Is Fine-tuning Worth It for You?

✅ When It's Worth It

  • You have lots of domain-specific data (legal, medical, technical)
  • You need specific output formats the model won't learn via prompting
  • You're training on gpu (fine-tuning requires significant compute)
  • You want the model to learn new knowledge (not just style)

❌ When It's Probably Not

  • General purpose use (prompting usually works fine)
  • No GPU / limited compute (fine-tuning is slow/expensive)
  • Small dataset (less data = worse results)
  • You just want better answers (try better prompting first)

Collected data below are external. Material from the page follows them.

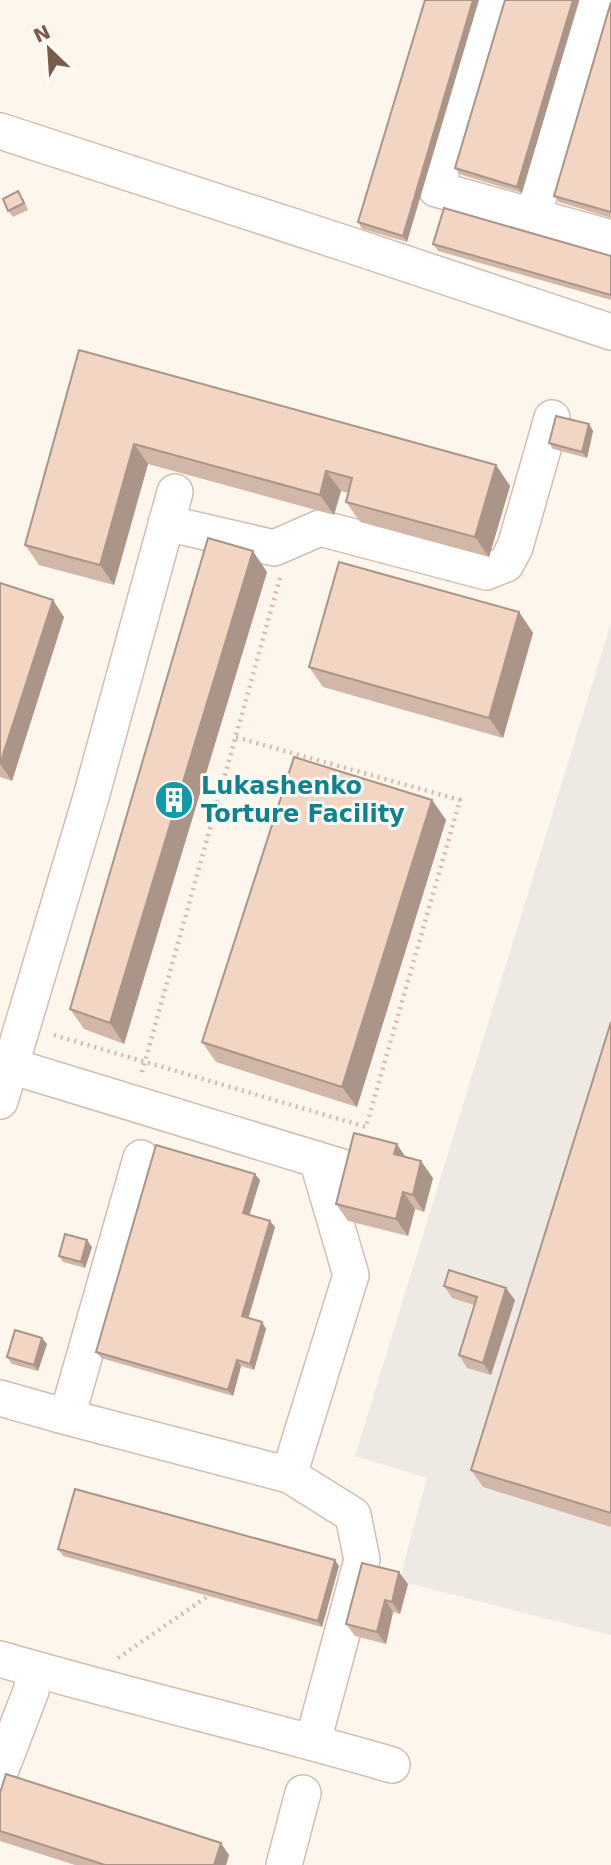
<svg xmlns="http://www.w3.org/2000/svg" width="611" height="1865" font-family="'DejaVu Sans',sans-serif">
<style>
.industrial{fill:#efe9e4}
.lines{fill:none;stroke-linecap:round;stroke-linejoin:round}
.minor-casing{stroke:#d1beb0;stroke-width:38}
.path{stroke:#d9b8a5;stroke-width:4.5;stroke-dasharray:2 5;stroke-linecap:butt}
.minor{stroke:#fff;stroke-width:35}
.wall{fill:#d1b7a8}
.shaded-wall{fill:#aa9588}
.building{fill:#f3d5c3;stroke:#aa9588;stroke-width:2}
.labels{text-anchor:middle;stroke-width:6;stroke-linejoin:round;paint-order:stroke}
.culture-label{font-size:24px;font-weight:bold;fill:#0d838f;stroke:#fffaf3;text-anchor:start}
</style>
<rect width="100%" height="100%" fill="#fdf6ec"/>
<!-- industrial -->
<path class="industrial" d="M 611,623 L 611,1635 L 399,1581 L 427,1478 L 355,1456 Z"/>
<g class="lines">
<!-- minor casing -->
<g class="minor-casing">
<path id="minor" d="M 492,0 L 436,189 L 611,238
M 0,131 L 347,244 L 611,332
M 533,216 L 598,0
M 166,523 L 274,548 L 320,528 L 486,572 L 506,564 L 515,547 L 552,418
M 11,1066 L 345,1168
M 0,1101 L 91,797 L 175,492
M 0,1398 L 67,1417 L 289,1475 L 351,1275 L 317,1159
M 67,1417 L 141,1158
M 289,1475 L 353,1515 L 362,1560 L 313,1741
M 0,1659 C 130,1697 262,1727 392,1765
M 0,1772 L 31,1691 L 35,1669
M 284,1865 L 303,1793"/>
</g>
<!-- path -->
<path class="path" d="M 54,1035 L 366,1127 L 460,800 L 235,737
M 142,1072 L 280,578
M 118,1658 L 208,1596"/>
<!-- minor -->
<use href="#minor" class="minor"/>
</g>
<!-- wall -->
<path class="wall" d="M 425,0 L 407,242 L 362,229 L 358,222 Z
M 505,0 L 522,193 L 459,174 L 455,168 Z
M 611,2 L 611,218 L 559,202 L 554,196 Z
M 23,198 L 28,210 L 13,217 L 8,211 Z
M 433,244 L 611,256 L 611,300 L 438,251 Z
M 79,350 L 496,465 L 510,486 L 489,557 L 360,522 L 346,502 L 348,493 L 341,491 L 334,515 L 148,464 L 114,585 L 39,565 L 25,545 Z
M 589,424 L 593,431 L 587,458 L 553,449 L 549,443 Z
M 267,572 L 124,1044 L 84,1029 L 70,1009 Z
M 0,583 L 64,617 L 12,781 L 0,777 Z
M 519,612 L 533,633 L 503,738 L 323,687 L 309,667 Z
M 432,800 L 446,820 L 357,1107 L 216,1062 L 202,1042 Z
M 611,1022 L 611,1527 L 483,1487 L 471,1470 Z
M 406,1157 L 433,1178 L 424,1212 L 415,1209 L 408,1236 L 348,1221 L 336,1204 Z
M 260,1180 L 249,1215 L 275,1227 L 248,1318 L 262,1322 L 266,1329 L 254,1370 L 241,1366 L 233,1396 L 101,1358 L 96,1352 Z
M 92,1247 L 85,1268 L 63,1262 L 59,1256 Z
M 444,1286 L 515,1300 L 491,1375 L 467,1368 L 459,1355 L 474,1305 L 452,1298 Z
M 47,1344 L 38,1371 L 12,1364 L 7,1357 Z
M 58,1549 L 339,1566 L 322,1627 L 63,1556 Z
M 408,1584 L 400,1614 L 393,1612 L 386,1644 L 355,1636 L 346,1624 Z
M 0,1793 L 229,1855 L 226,1865 L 75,1865 L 0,1841 Z"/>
<!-- shaded-wall -->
<path class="shaded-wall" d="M 473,0 L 479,0 L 407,242 L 403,236 Z
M 573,0 L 579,0 L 522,193 L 517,187 Z
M 589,424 L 593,431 L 587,458 L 582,452 Z
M 134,444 L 148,464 L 114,585 L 100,565 Z
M 496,465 L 510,486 L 489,557 L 475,537 Z
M 326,471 L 341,491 L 334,515 L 320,495 Z
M 253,551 L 267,572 L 124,1044 L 110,1023 Z
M 53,600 L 64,617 L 12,781 L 0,764 Z
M 519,612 L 533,633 L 503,738 L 489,718 Z
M 432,800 L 446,820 L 357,1107 L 342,1087 Z
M 397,1144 L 408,1161 L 394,1154 Z
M 421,1161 L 433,1178 L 424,1212 L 413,1195 Z
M 255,1174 L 260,1180 L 248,1220 L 243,1213 Z
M 403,1192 L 415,1209 L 408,1236 L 396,1219 Z
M 270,1221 L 275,1227 L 247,1323 L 242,1316 Z
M 87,1240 L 92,1247 L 85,1268 L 81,1262 Z
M 506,1288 L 515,1300 L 491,1375 L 483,1363 Z
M 262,1322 L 266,1329 L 254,1370 L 250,1364 Z
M 42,1338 L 47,1344 L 38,1371 L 34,1365 Z
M 237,1360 L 241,1366 L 233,1396 L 228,1390 Z
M 335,1560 L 339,1566 L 322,1627 L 318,1621 Z
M 399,1572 L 408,1584 L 400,1614 L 392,1602 Z
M 385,1600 L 393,1612 L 386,1644 L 377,1632 Z
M 221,1843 L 229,1855 L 226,1865 L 214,1865 Z"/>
<!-- building -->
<path class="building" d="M 425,0 L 473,0 L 403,236 L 358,222 Z
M 505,0 L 573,0 L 517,187 L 455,168 Z
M 611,2 L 611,212 L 554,196 Z
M 18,191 L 24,203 L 8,211 L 3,199 Z
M 444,208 L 611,256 L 611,295 L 433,244 Z
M 79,350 L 496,465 L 475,537 L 346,502 L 352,478 L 326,471 L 320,495 L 134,444 L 100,565 L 25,545 Z
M 556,416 L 589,424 L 582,452 L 549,443 Z
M 208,538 L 253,551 L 110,1023 L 70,1009 Z
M 339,562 L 519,612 L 489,718 L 309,667 Z
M 0,583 L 53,600 L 0,764 Z
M 294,757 L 432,800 L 342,1087 L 202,1042 Z
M 611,1022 L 611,1513 L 471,1470 Z
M 354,1133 L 397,1144 L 394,1154 L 421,1161 L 413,1195 L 403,1192 L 396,1219 L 336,1204 Z
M 156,1145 L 255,1174 L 243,1213 L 270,1221 L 242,1316 L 262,1322 L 250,1364 L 237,1360 L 228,1390 L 96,1352 Z
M 65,1234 L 87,1240 L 81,1262 L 59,1256 Z
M 449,1270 L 506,1288 L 483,1363 L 459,1355 L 477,1297 L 444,1286 Z
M 15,1330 L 42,1338 L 34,1365 L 7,1357 Z
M 75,1489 L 335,1560 L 318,1621 L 58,1549 Z
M 362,1563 L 399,1572 L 392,1602 L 385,1600 L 377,1632 L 346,1624 Z
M 6,1774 L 221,1843 L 214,1865 L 105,1865 L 0,1831 L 0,1793 Z"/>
<!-- icons -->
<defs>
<g id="building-disc" transform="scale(2.0125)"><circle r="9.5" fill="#0f9aa8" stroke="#fffaf3"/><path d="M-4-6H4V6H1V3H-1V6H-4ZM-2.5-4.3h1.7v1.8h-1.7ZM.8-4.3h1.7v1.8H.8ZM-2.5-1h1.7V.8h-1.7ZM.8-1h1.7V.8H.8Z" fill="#fff"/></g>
</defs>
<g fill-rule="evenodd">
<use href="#building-disc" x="174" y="800"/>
</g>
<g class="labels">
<!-- culture labels -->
<g class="culture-label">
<text x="201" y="794">Lukashenko<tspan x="201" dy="28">Torture Facility</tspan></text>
</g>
</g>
<!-- north arrow -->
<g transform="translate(49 49) rotate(335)" stroke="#fffaf3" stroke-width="5" paint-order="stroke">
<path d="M0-5L12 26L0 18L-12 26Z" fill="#7a5c4d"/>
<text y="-10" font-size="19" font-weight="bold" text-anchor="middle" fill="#7a5c4d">N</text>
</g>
</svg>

For Your Use Case (OpenClaw + Ollama)

GoalRecommended Approach
Better coding helpUse Codex/Copilot in IDE + good prompts in OpenClaw
Personal assistantCustom Modelfile + system prompts (simpler than fine-tuning)
Domain expertiseFine-tune if you have GPU + lots of data; else use RAG
Faster inferenceUse quantized models (Q4_K_M, etc.)
💡 Alternative to Fine-tuning: RAG
Instead of changing the model, change what it sees. Use Retrieval-Augmented Generation — give it your documents at query time. This is often better than fine-tuning for knowledge retrieval.
YouTube Resources

Best Videos on This Topic

Search Terms for More


🎯 Bottom Line for You

Given your setup (OpenClaw + Ollama):

  1. Try better prompts first — Often beats fine-tuning
  2. Use Modelfile — Customize behavior without retraining
  3. Try RAG — Feed your documents at query time
  4. Fine-tune as last resort — Only if you have GPU + specific domain data

Karpathy's projects are educational gold — understanding how LLMs work helps you write better prompts and debug issues. But for your use case, you likely don't need to train your own model.